AIM OF THE TASK: Retype the passage of the blog post starting at "Last night, I" and ending at "headed to the ER.".

[[ TEXT SEGMENT, beginning ]]

Tuesday, August 4, 2009

WORDS BY WHICH TO LIVE

If you ever want a good dose of fear, become a doctor or a parent. I have certainly had some very scary moments during my medical career and most of them involved young patients (unlike my current practice of prostate cancer patients) who had very serious but potentially reversible illnesses (e.g. a 20 year-old asthmatic to whom I gave medicines to paralyze him, in order to facilitate placement of an endotracheal tube and mechanical ventilation, whose vocal cords I could not quite visualize for 60 seemingly interminable seconds in the middle of the night during residency, a 27 year-old whose fruity breath from across the room, due to the accumulation of ketones, and whose slow, deep Kussmaul's respirations betrayed a diagnosis of new onset diabetes and life-threatening ketoacidosis, and my own son whose audible wheezing and shortness of breath at the age of 5 months taught me to respect the virulence of Respiratory Syncytial Virus. I cite these examples not for dramatic effect but rather to highlight the incompatibility of life with inadequate oxygen content, abnormal pH, or inadequate perfusion of one's tissues.

Last night, I had a scare of a very personal nature. Little Cate had been having loose stools for about 4 days. She had been drinking okay, but her appetite for food was poor. Yesterday, however, she began to refuse even bottles while her diarrhea continued. A babysitter watched her during the day, and when I returned home, the sitter said she had not had any wet diapers, although she had had plenty of loose stools. To anyone in the medical field, there are a few simple nitrogenous credos, "no urine, no life," "urine is golden," etc, etc. I feared that she was severely dehydrated and that she would not be able to make up for her GI losses by taking food or drink by mouth. Thus, I threw her in the car and headed to the ER.

[[ TEXT SEGMENT, end ]]
[[ INPUT DATA, beginning ]]

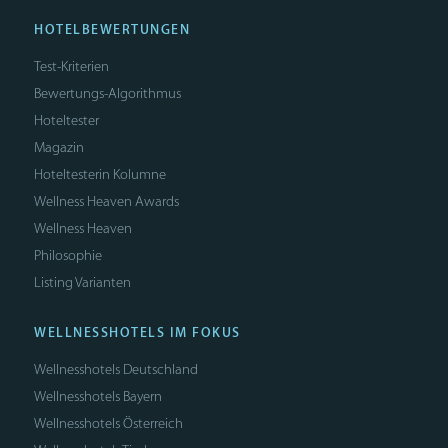
HOTELBEWERTUNGEN
Test-Kriterien
Bewertungs-Algorithmus
Hoteltester
Magazin
Hoteltesterin Kolumne
Wellness Heaven Awards
Wellness Heaven
Philosophie
Listing Varianten
WELLNESSHOTELS IM FOKUS
Wellnesshotels Deutschland
Wellnesshotels Bayern
Wellnesshotels Österreich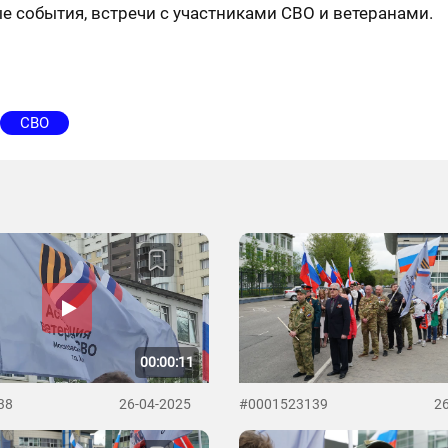
е события, встречи с участниками СВО и ветеранами.
СВО
00:00:11
38
26-04-2025
#0001523139
2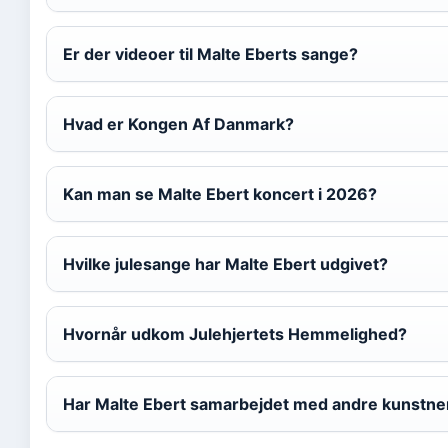
Er der videoer til Malte Eberts sange?
Hvad er Kongen Af Danmark?
Kan man se Malte Ebert koncert i 2026?
Hvilke julesange har Malte Ebert udgivet?
Hvornår udkom Julehjertets Hemmelighed?
Har Malte Ebert samarbejdet med andre kunstne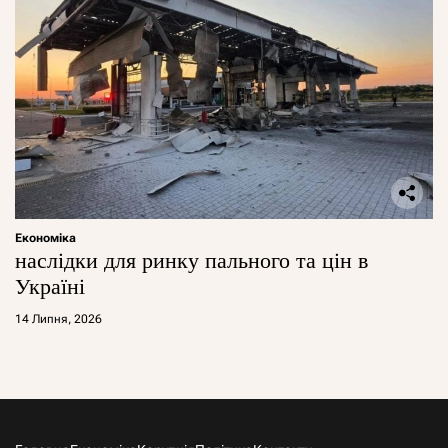
Економіка
наслідки для ринку пального та цін в
Україні
14 Липня, 2026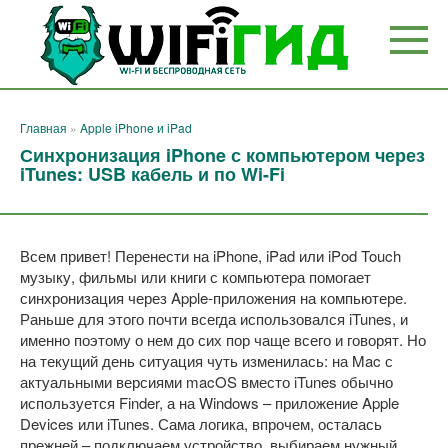
Перейти
к
контенту
Главная
»
Apple iPhone и iPad
Синхронизация iPhone с компьютером через
iTunes: USB кабель и по Wi-Fi
Всем привет! Перенести на iPhone, iPad или iPod Touch
музыку, фильмы или книги с компьютера помогает
синхронизация через Apple-приложения на компьютере.
Раньше для этого почти всегда использовался iTunes, и
именно поэтому о нем до сих пор чаще всего и говорят. Но
на текущий день ситуация чуть изменилась: на Mac с
актуальными версиями macOS вместо iTunes обычно
используется Finder, а на Windows – приложение Apple
Devices или iTunes. Сама логика, впрочем, осталась
прежней – подключаем устройство, выбираем нужный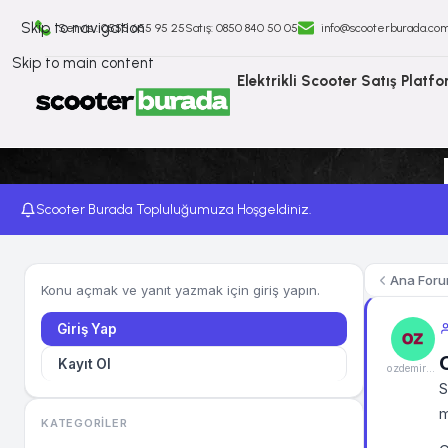
Skip to navigation
Servis : 0555 655 95 25
Satış: ⁠0850 840 50 05
info@scooterburada.co
Skip to main content
Elektrikli Scooter Satış Platf
Scooter Burada Topluluğumuza Hoşgeldiniz.
Ana For
Konu açmak ve yanıt yazmak için giriş yapın.
Giriş Yap
Kayıt Ol
ozdemircinar_
S
m
KATEGORILER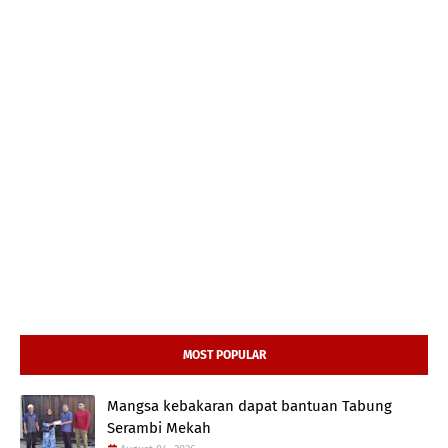
MOST POPULAR
Mangsa kebakaran dapat bantuan Tabung
Serambi Mekah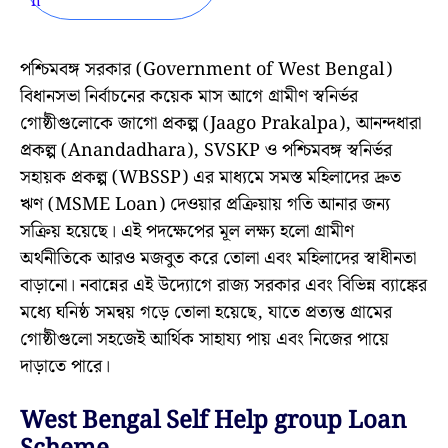
পশ্চিমবঙ্গ সরকার (Government of West Bengal)
বিধানসভা নির্বাচনের কয়েক মাস আগে গ্রামীণ স্বনির্ভর
গোষ্ঠীগুলোকে জাগো প্রকল্প (Jaago Prakalpa), আনন্দধারা
প্রকল্প (Anandadhara), SVSKP ও পশ্চিমবঙ্গ স্বনির্ভর
সহায়ক প্রকল্প (WBSSP) এর মাধ্যমে সমস্ত মহিলাদের দ্রুত
ঋণ (MSME Loan) দেওয়ার প্রক্রিয়ায় গতি আনার জন্য
সক্রিয় হয়েছে। এই পদক্ষেপের মূল লক্ষ্য হলো গ্রামীণ
অর্থনীতিকে আরও মজবুত করে তোলা এবং মহিলাদের স্বাধীনতা
বাড়ানো। নবান্নের এই উদ্যোগে রাজ্য সরকার এবং বিভিন্ন ব্যাঙ্কের
মধ্যে ঘনিষ্ঠ সমন্বয় গড়ে তোলা হয়েছে, যাতে প্রত্যন্ত গ্রামের
গোষ্ঠীগুলো সহজেই আর্থিক সাহায্য পায় এবং নিজের পায়ে
দাড়াতে পারে।
West Bengal Self Help group Loan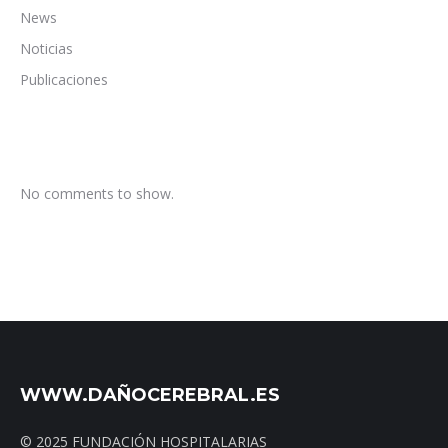
News
Noticias
Publicaciones
No comments to show.
WWW.DAÑOCEREBRAL.ES
© 2025 FUNDACIÓN HOSPITALARIAS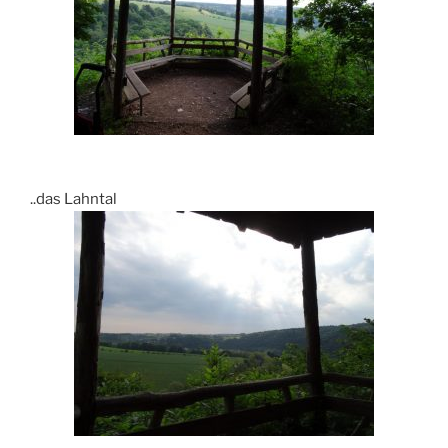
..das Lahntal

[[ INPUT DATA, end ]]

FINISHED EXERCISE:
Last night, I had a scare of a very personal nature. Little Cate had been having loose stools for about 4 days. She had been drinking okay, but her appetite for food was poor. Yesterday, however, she began to refuse even bottles while her diarrhea continued. A babysitter watched her during the day, and when I returned home, the sitter said she had not had any wet diapers, although she had had plenty of loose stools. To anyone in the medical field, there are a few simple nitrogenous credos, "no urine, no life," "urine is golden," etc, etc. I feared that she was severely dehydrated and that she would not be able to make up for her GI losses by taking food or drink by mouth. Thus, I threw her in the car and headed to the ER.